The following are features that are not supported by ECMAScript regular expressions

[1] Match the \A and \Z anchors at the end of the string (but it supports matching the beginning and end of the string with ^ and $)
[2] Backward search (but forward search supports)
[3] Unity and Intersection Class
[4] Atomic Group
[5]Unicode support (except for single characters)
[6] Named capture group (but numbered capture group)
[7]S(single single line) and x(free-spacing without interval) matching mode
[8] Conditional Match
[9] Regular Expression Comments

Common examples

[1] Two methods to find all numbers in a string
[a] Operation with traditional strings

var str1 = 'j1h342jg24g234j 3g24j1';
var array = [];
var temp = '';
for(var i = 0; i &lt; ; i++){
  var value = parseInt((i));//If you use Number(), spaces cannot be excluded  if(!isNaN(value)){
    temp += (i);
  }else{
    if(temp != ''){
      (temp);
      temp = '';  
    }
  }
}
if(temp != ''){
  (temp);
  temp = '';  
}
(array);//["1", "342", "24", "234", "3", "24", "1"] 

[b]Use regular expression

var str1 = 'j1h342jg24g234j 3g24j1';
array = (/\d+/g);
(array);//["1", "342", "24", "234", "3", "24", "1"] 
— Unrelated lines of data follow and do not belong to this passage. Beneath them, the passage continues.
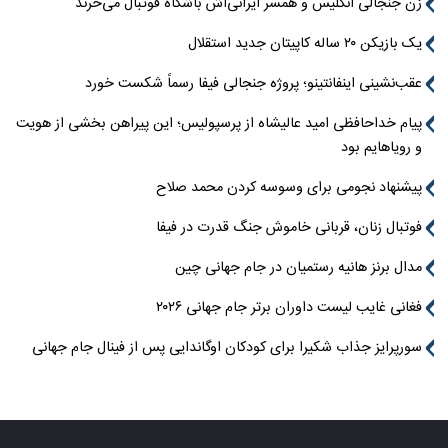
زن جنجالی انگلیس و همسر ایرانی‌اش باشگاه فوتبال می‌خرند
یک بازیکن ۲۰ ساله کاپیتان جدید استقلال
عقب‌نشینی اینفانتینو؛ پروژه جنجالی فیفا رسماً شکست خورد
پیام خداحافظی امید عالیشاه از پرسپولیس؛ این پیراهن بخشی از هویت
و رویاهایم بود
پیشنهاد نجومی برای وسوسه کردن محمد صلاح
فوتبال زنان، قربانی خاموش جنگ قدرت در فیفا
مدال برنز هانیه رستمیان در جام جهانی چین
فغانی غایب لیست داوران برتر جام جهانی ۲۰۲۶
سورپرایز جذاب شکیرا برای کودکان اوگاندایی پس از فینال جام جهانی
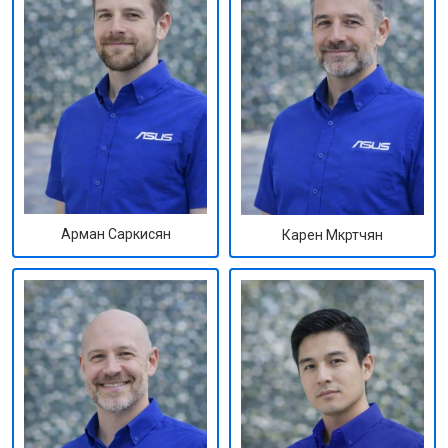
Арман Саркисян
Карен Мкртчян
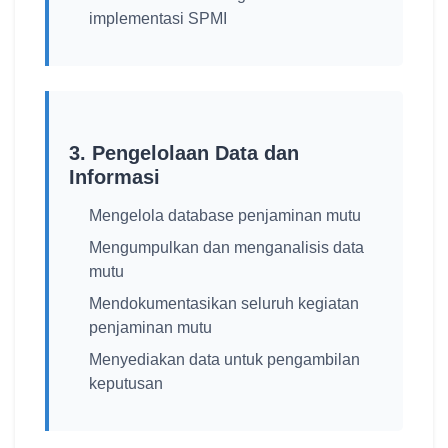
implementasi SPMI
3. Pengelolaan Data dan
Informasi
Mengelola database penjaminan mutu
Mengumpulkan dan menganalisis data
mutu
Mendokumentasikan seluruh kegiatan
penjaminan mutu
Menyediakan data untuk pengambilan
keputusan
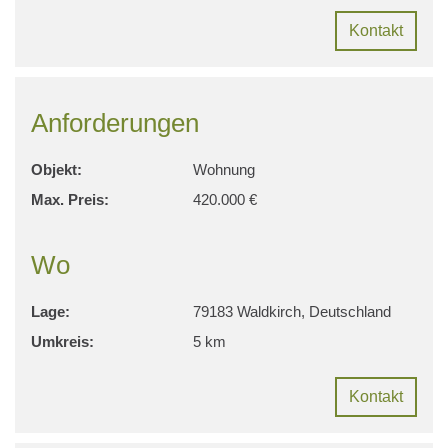
Kontakt
Anforderungen
Objekt:
Wohnung
Max. Preis:
420.000 €
Wo
Lage:
79183 Waldkirch, Deutschland
Umkreis:
5 km
Kontakt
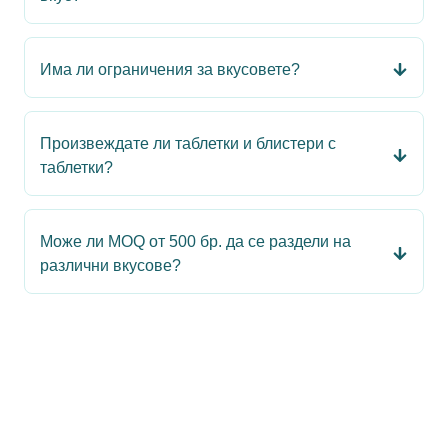
Има ли ограничения за вкусовете?
Произвеждате ли таблетки и блистери с
таблетки?
Може ли MOQ от 500 бр. да се раздели на
различни вкусове?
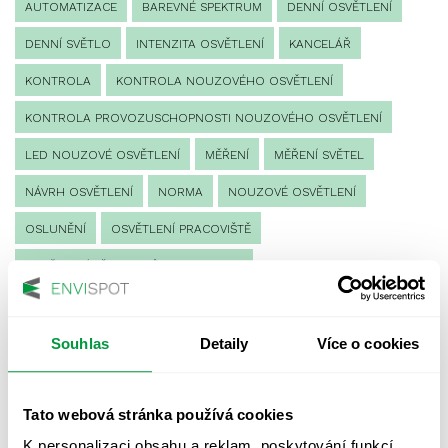
AUTOMATIZACE
BAREVNÉ SPEKTRUM
DENNÍ OSVĚTLENÍ
DENNÍ SVĚTLO
INTENZITA OSVĚTLENÍ
KANCELÁŘ
KONTROLA
KONTROLA NOUZOVÉHO OSVĚTLENÍ
KONTROLA PROVOZUSCHOPNOSTI NOUZOVÉHO OSVĚTLENÍ
LED NOUZOVÉ OSVĚTLENÍ
MĚŘENÍ
MĚŘENÍ SVĚTEL
NÁVRH OSVĚTLENÍ
NORMA
NOUZOVÉ OSVĚTLENÍ
OSLUNĚNÍ
OSVĚTLENÍ PRACOVIŠTĚ
OSVĚTLENÍ PŘECHODŮ PRO CHODCE
OSVĚTLENÍ SPORTOVIŠŤ
POULIČNÍ OSVĚTLENÍ
PROTIPANICKÉ OSVĚTLENÍ
Souhlas
Detaily
Více o cookies
PROVOZNÍ DENÍK NOUZOVÉHO OSVĚTLENÍ
Tato webová stránka používá cookies
REVIZE NOUZOVÉHO OSVĚTLENÍ
ŘÍZENÍ
SPEKTRUM
K personalizaci obsahu a reklam, poskytování funkcí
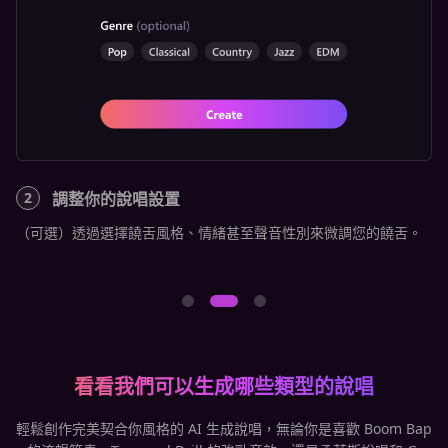
2
調整你的說唱設置
3
（可選）透過選擇饒舌風格、情緒甚至聲音性別來微調您的饒舌。
定
曲
看看我們可以生成哪些類型的說唱
輕鬆創作完美契合你風格的 AI 生成說唱，無論你是喜歡 Boom Bap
[2] Sensitive word filtering (function matching of replace method)

var string = 'FLG is a cult';
var pattern = /FLG|Cult/g;
var result = (pattern,function($0){
  var s = '';
  for(var i = 0; i &lt; $; i++){
    s+= '*';
  }
  return s;
})
(result);//***yes** 

[3] Date formatting

var array = ['2015.7.28','2015-7-28','2015/7/28','2015.7-28','2015-7.28','2015/7---28'];
function formatDate(date){
  return (/(\d+)\D+(\d+)\D+(\d+)/,'$1'+'Year'+'$2'+'moon'+'$3'+'day')
}
var result = [];
for(var i = 0 ; i &lt; ; i++){
  (formatDate(array[i]));
}
(result);//["July 28, 2015", "July 28, 2015", "July 28, 2015", "July 28, 2015", "July 28, 2015", "July 28, 2015"] 

[4] Get text content in the web page

var str = '<p>refds</p><p>fasdf</p>'
var pattern = /<[^<>]+>/g;
((pattern,''));//refdsfasdf 

[5] Compatible writing of trim() to remove the beginning and end spaces

var string = '  my name is littlematch  ';
((/^\s+|\s+$/,''));//my name is littlematch 

All the contents of regular expressions in JavaScript type system are introduced to you here. I hope this article can help you.